• **THE DATA**:

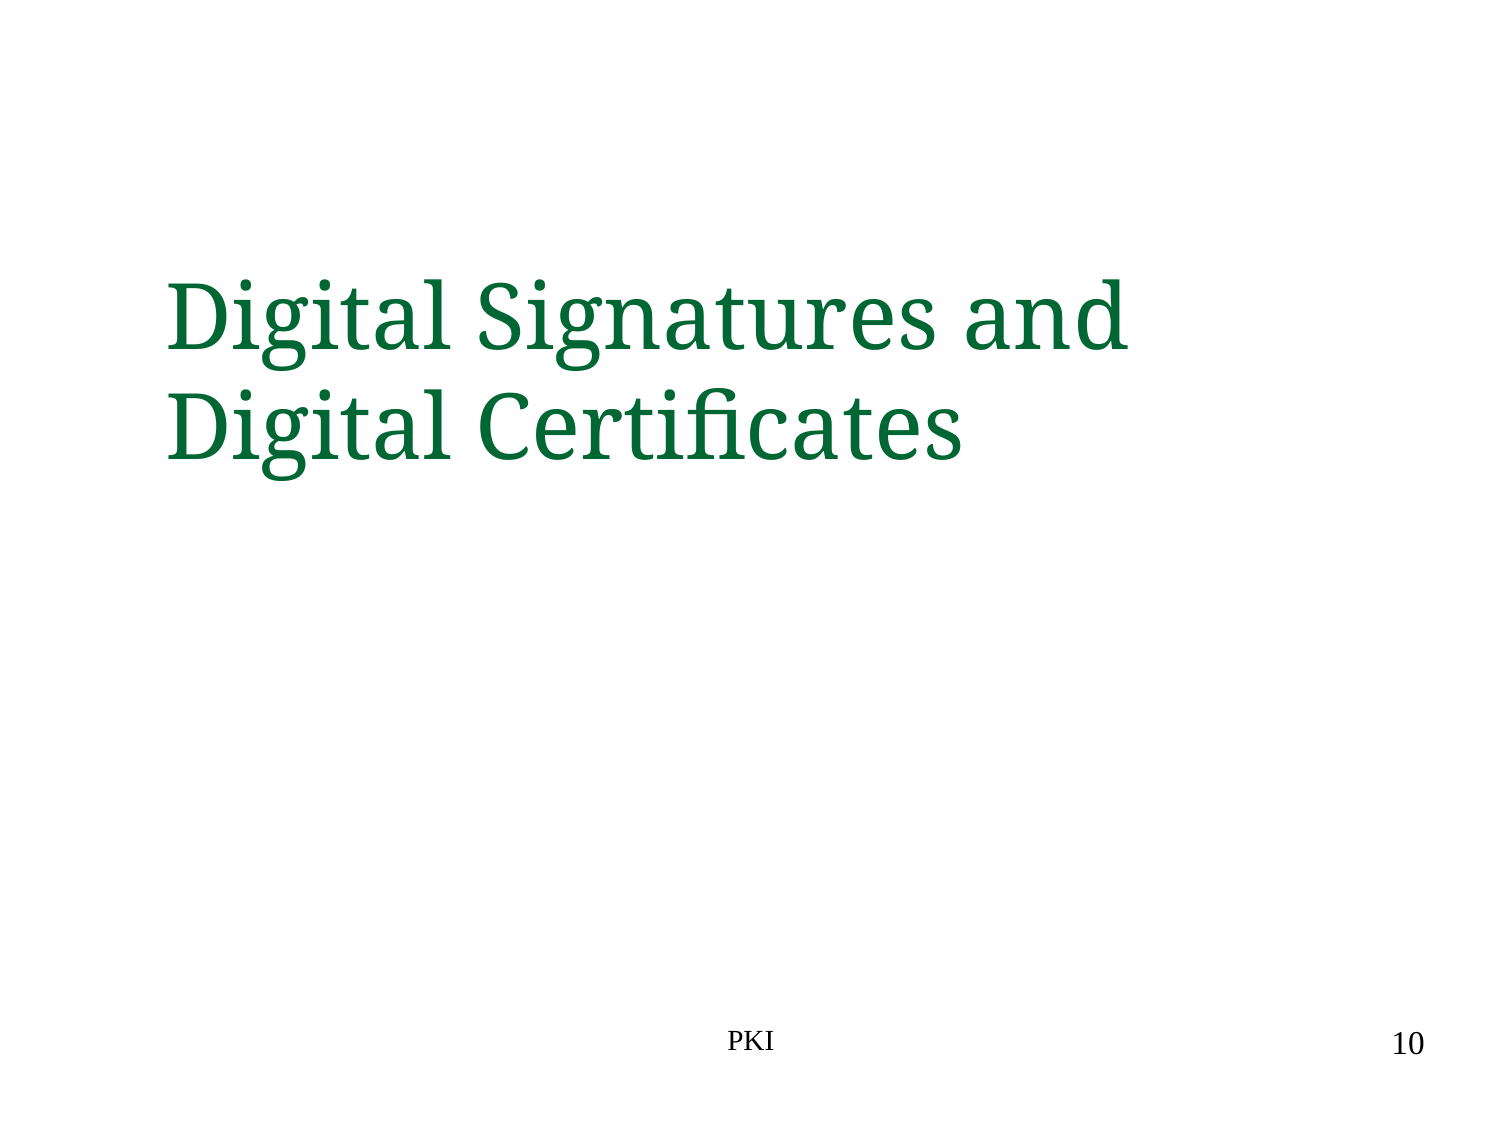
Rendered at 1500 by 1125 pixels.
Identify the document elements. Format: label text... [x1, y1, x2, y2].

title Digital Signatures and Digital Certificates [150, 249, 1401, 538]
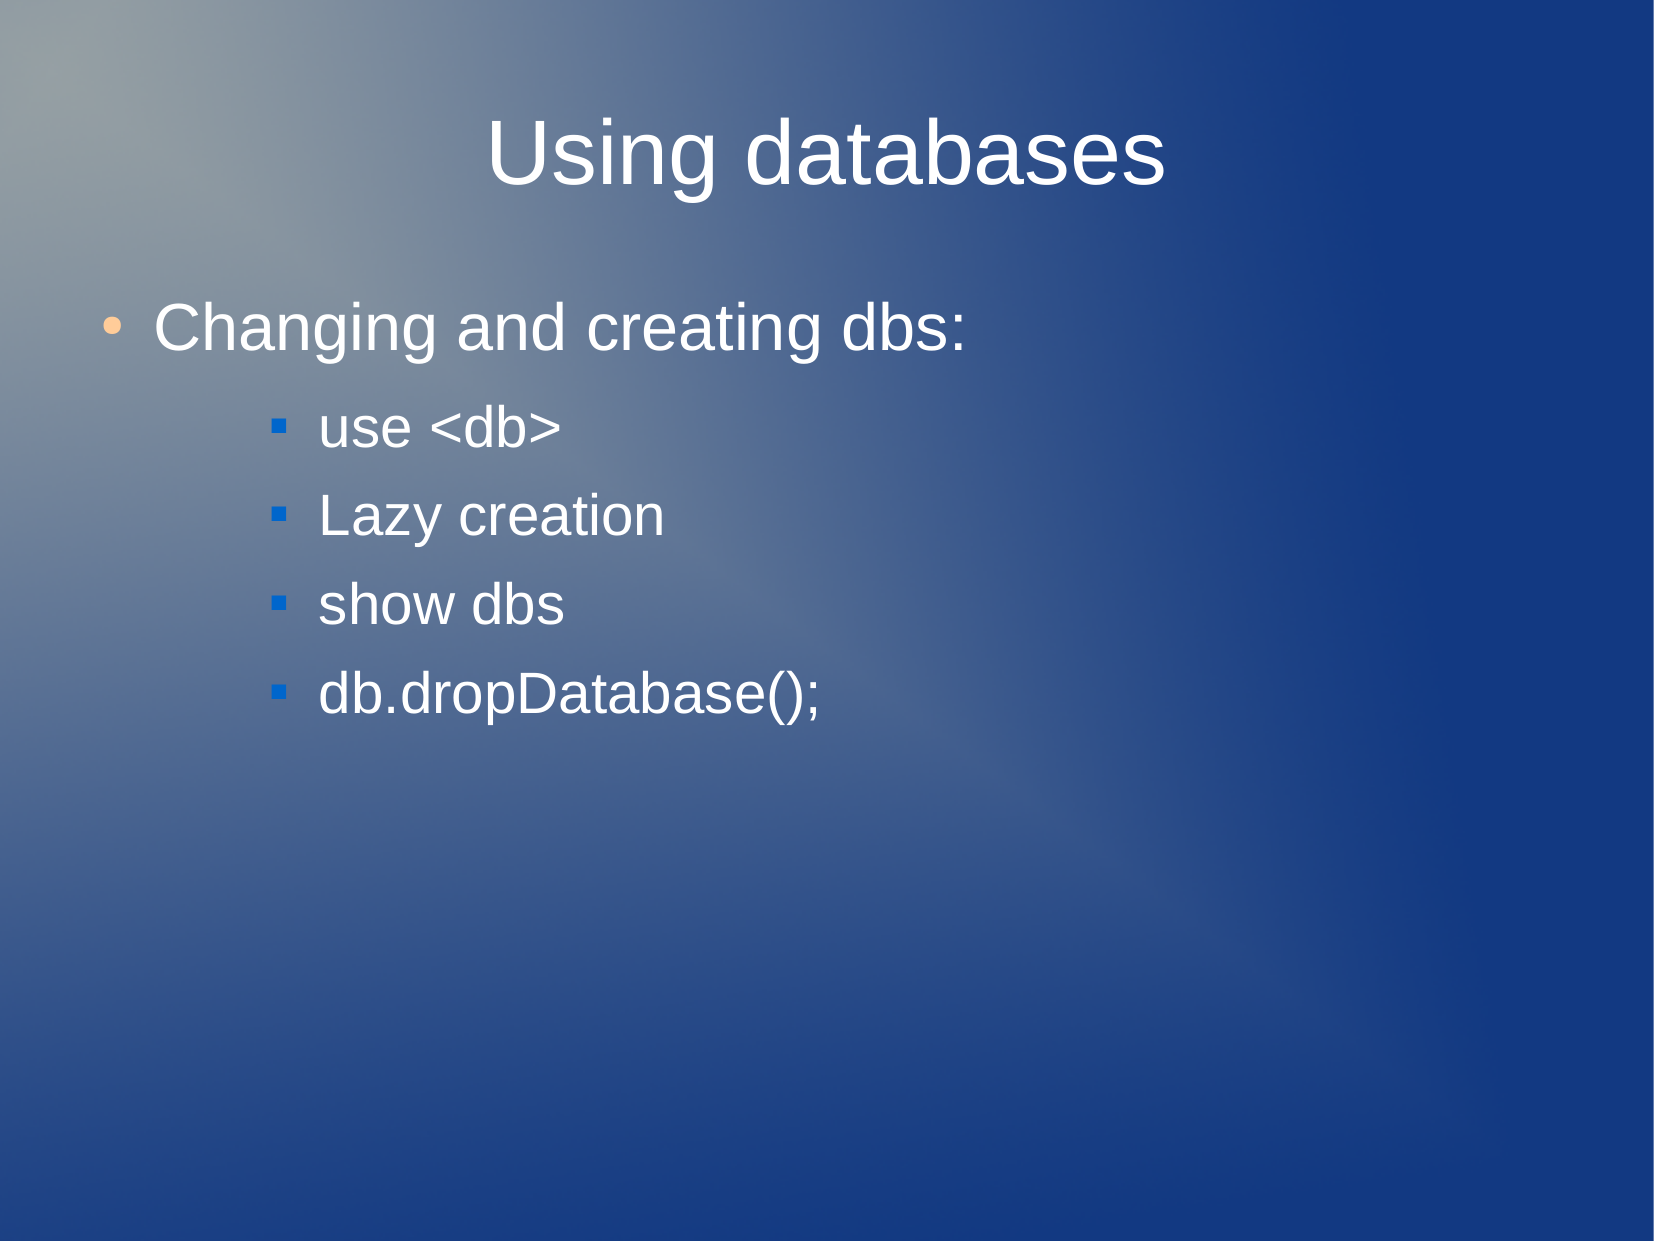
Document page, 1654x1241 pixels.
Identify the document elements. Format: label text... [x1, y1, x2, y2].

list Changing and creating dbs: use <db> Lazy creation show dbs db.dropDatabase(); [82, 290, 1571, 1109]
title Using databases [82, 49, 1571, 257]
picture [0, 0, 1654, 1241]
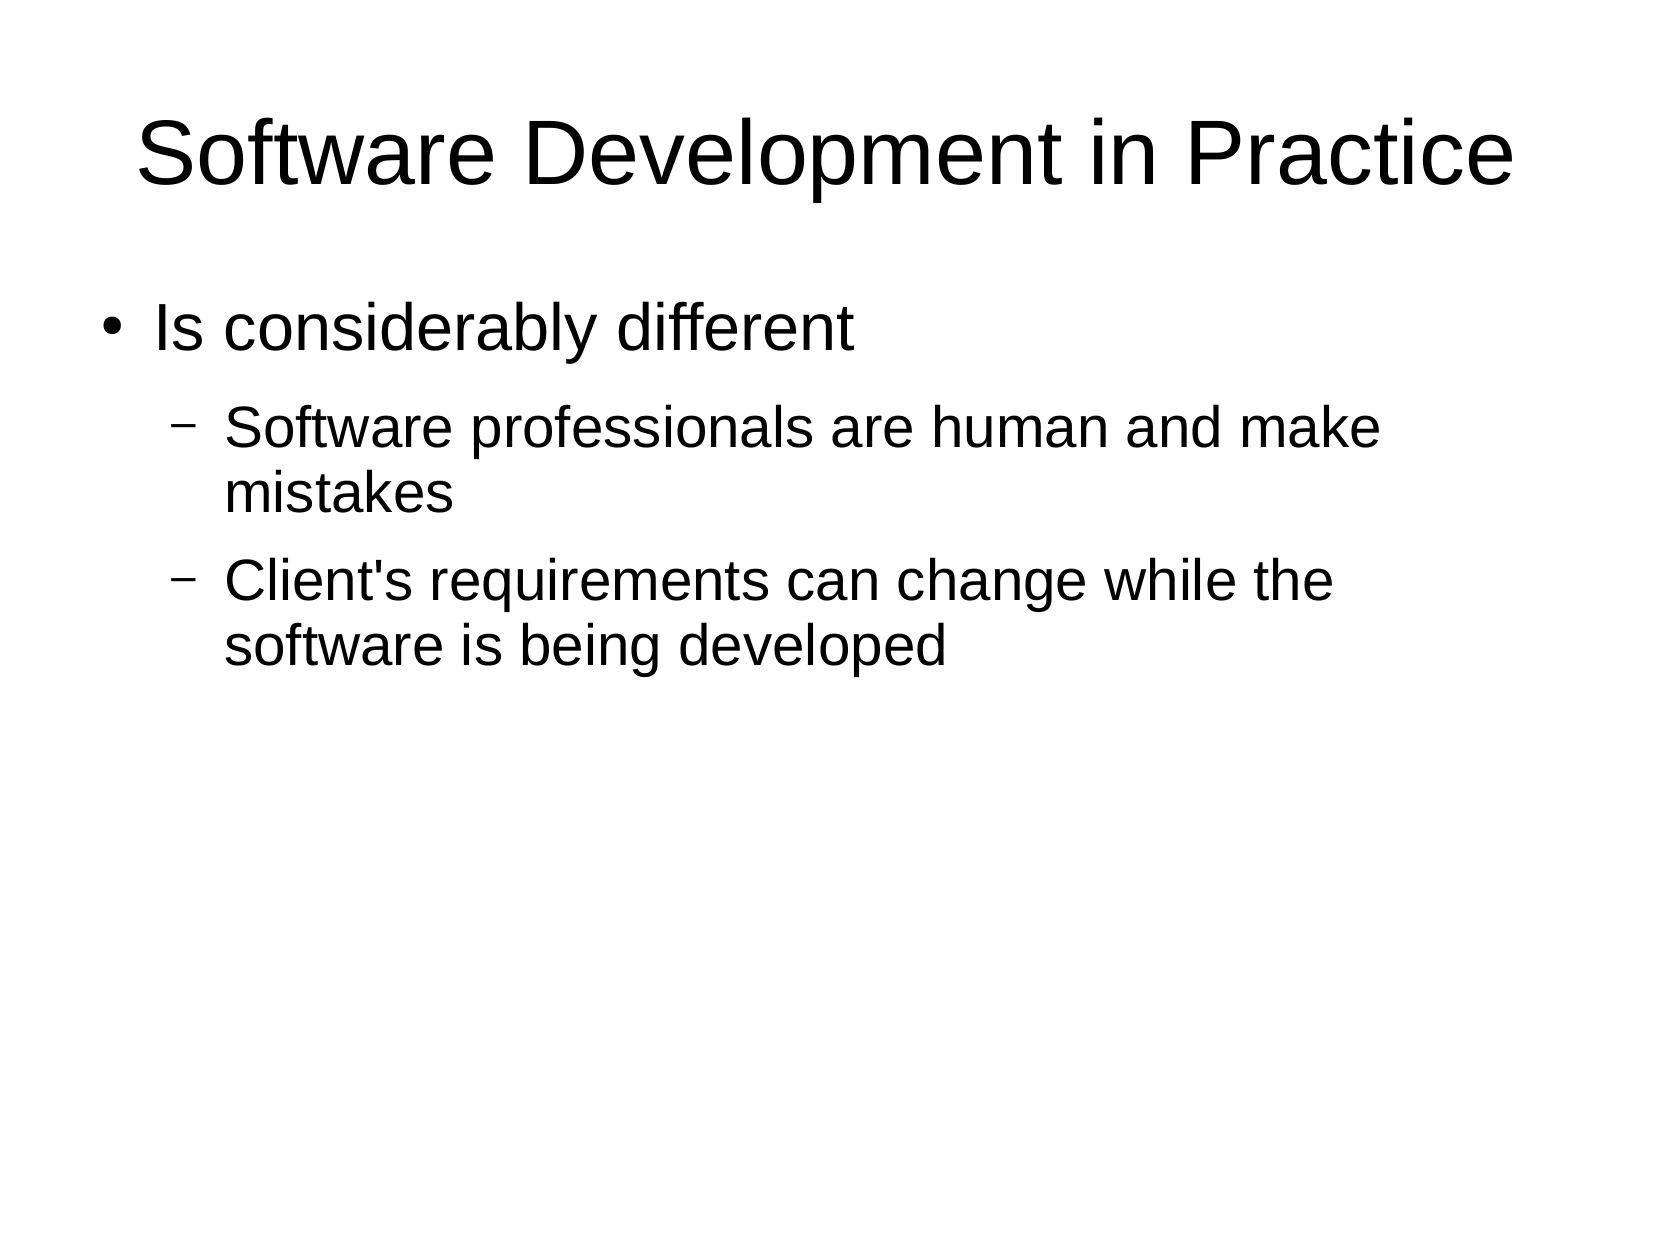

• **OBJECTIVE**:
Please put every line from the one that has "Document page, 1654x1241 pixels." through the end of the rows into a Markdown table with the columns Number and Line, numbering from 1 and skipping blank lines. Leave the pictures out of your answer.

• **COMPLETE ANSWER**:
| Number | Line |
|---|---|
| 1 | Document page, 1654x1241 pixels. |
| 2 | Identify the document elements. Format: label text... [x1, y1, x2, y2]. |
| 3 | list Changing and creating dbs: use <db> Lazy creation show dbs db.dropDatabase(); [82, 290, 1571, 1109] |
| 4 | title Using databases [82, 49, 1571, 257] |
| 5 | picture [0, 0, 1654, 1241] |